Die EU hat sich auf eine Verschärfung der Rückführungsregeln für abgelehnte Asylbewerber verständigt. Vorgesehen sind schnellere Verfahren, einheitliche Leistungskürzungen bei fehlender Kooperation, längere Abschiebehaft und die Möglichkeit, sogenannte Abschiebezentren in Drittstaaten einzurichten. Die Regelung ist noch nicht endgültig beschlossen; zusätzlich fehlen bislang weitgehend Partnerstaaten für die Vorhaben außerhalb der EU.

Wieder einmal verkauft man Kontrolle als Problemlösung. Natürlich nur zu unserem Besten. Wenn Brüssel feststellt, dass nur 28 Prozent der Ausreisepflichtigen die EU tatsächlich verlassen haben, folgt nicht etwa die nüchterne Frage, warum das System so schlecht funktioniert. Stattdessen wird der Apparat ausgebaut: mehr Verfahren, mehr Haft, mehr Sanktionen, mehr Auslagerung. Die Bürokratie entdeckt ein Problem, das ohne sie deutlich kleiner wäre, und antwortet mit einem noch größeren Formularstapel.

Besonders elegant ist die Idee, Menschen in Drittstaaten zu parken, zu denen sie keinerlei Verbindung haben. Man nennt es Rückführung. Gemeint ist oft nur das geordnete Abschieben in die Zuständigkeit anderer. Die Verantwortung wandert, das Problem bleibt. Dass dabei auch Familien mit Kindern in solche Zentren geraten können, wird mit der üblichen Verwaltungssprache kaschiert: „letzte Möglichkeit“, „möglichst kurze Dauer“. So klingt Härte, wenn sie einen Aktenvermerk trägt.

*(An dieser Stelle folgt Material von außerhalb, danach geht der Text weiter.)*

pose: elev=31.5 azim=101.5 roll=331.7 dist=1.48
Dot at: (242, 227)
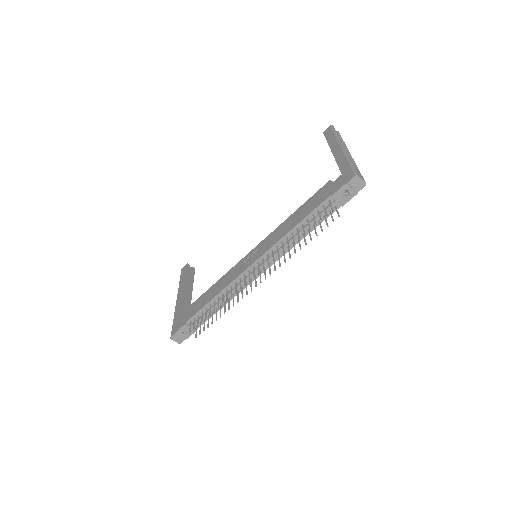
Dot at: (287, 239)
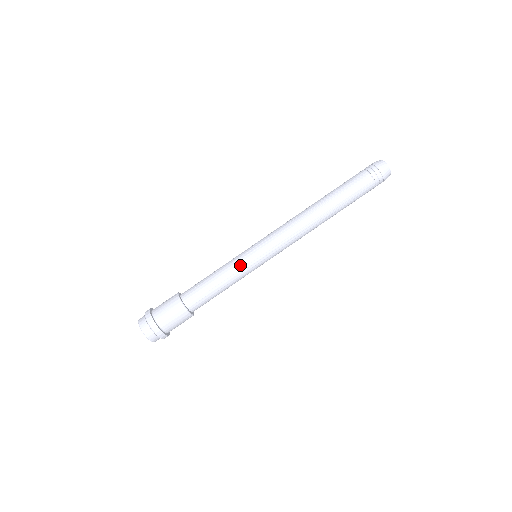
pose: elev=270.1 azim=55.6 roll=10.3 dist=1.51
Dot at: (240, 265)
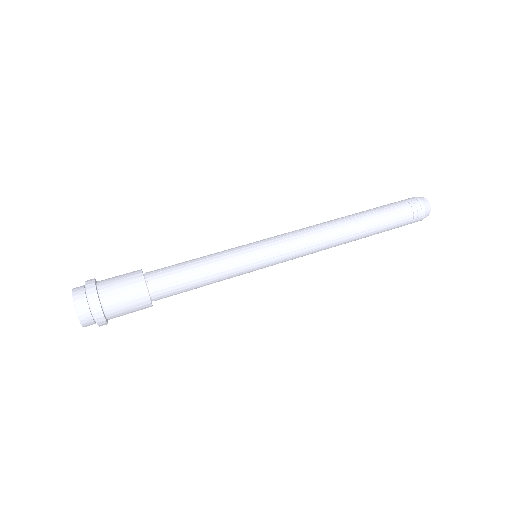
Dot at: (235, 255)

Auch die geplanten Leistungskürzungen folgen derselben Logik. Wer nicht kooperiert, dem wird gekürzt, wer sich nicht fügt, wird länger festgesetzt. Der Bürger darf frei entscheiden, solange er richtig entscheidet. Für einen freiheitlichen Maßstab ist das ein schlechtes Geschäft: Der Zugriff auf Menschen wird nicht kleiner, sondern feiner justiert. Der Staat und seine europäischen Ableger machen aus einem politischen Konflikt eine Frage von Zwang, Unterkunft und Aktenlaufzeit.

Dass ausgerechnet die Auslagerung an Drittstaaten als rechtsstaatlicher Fortschritt verkauft wird, hat fast schon Komik. Wo der Rechtsrahmen unklar ist, wird nicht gestoppt, sondern politisch beschleunigt. Wo Partner fehlen, wird von „Praktikabilität“ gesprochen. Man sucht sich eben irgendwo ein Land, das mitmacht, und nennt das dann Ordnung. So sieht Fürsorge aus, wenn sie ein Formular trägt.

Am Ende bleibt der vertraute Reflex: Wenn das eigene System versagt, wird nicht weniger Macht verlangt, sondern mehr. Mehr Haft, mehr Druck, mehr Fernverlagerung. Die Grenze zwischen Verwaltung und Abschiebemaschine wird immer dünner. Brüssel nennt das Kontrolle. Für die Betroffenen bleibt es vor allem eines: Bevormundung mit Siegel.